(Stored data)
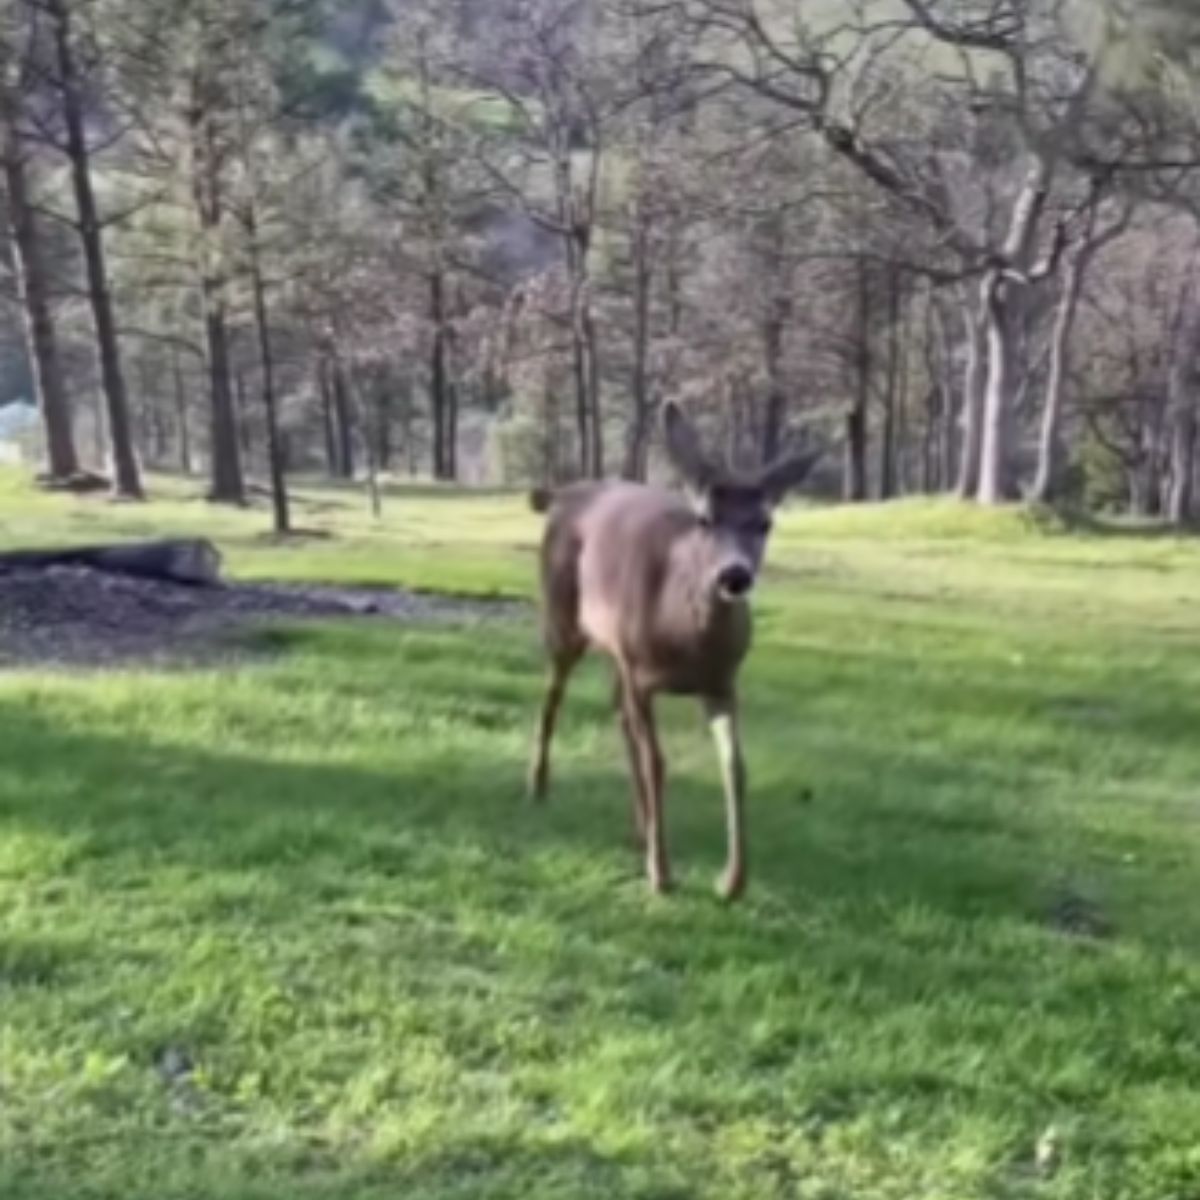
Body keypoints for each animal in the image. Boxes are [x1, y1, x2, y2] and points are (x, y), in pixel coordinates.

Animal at [525, 403, 816, 902]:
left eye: (765, 523)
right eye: (705, 520)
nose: (734, 576)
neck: (684, 638)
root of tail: (563, 493)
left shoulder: (722, 682)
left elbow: (735, 766)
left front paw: (732, 881)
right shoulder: (641, 673)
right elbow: (656, 763)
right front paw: (662, 874)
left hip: (614, 650)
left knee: (617, 713)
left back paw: (639, 827)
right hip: (563, 619)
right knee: (553, 696)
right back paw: (539, 787)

EXERCISE AIM -
The copy must match each record exactly, apart from the images, which stay out.

SOLUTION FOR THIS PROBLEM -
Body keypoints for each animal in the image. Boxes are [x1, y1, x2, y2] and points are (x, y), in pixel coordinates.

Animal at [525, 403, 816, 902]:
left eye: (765, 523)
right eye: (705, 520)
nose: (734, 576)
neck: (684, 638)
root of tail: (563, 493)
left shoulder: (722, 682)
left elbow: (735, 766)
left front paw: (732, 881)
right shoulder: (641, 673)
right elbow: (656, 763)
right front paw: (662, 874)
left hip: (614, 650)
left knee: (617, 713)
left back paw: (639, 827)
right hip: (563, 619)
right knee: (553, 696)
right back paw: (539, 787)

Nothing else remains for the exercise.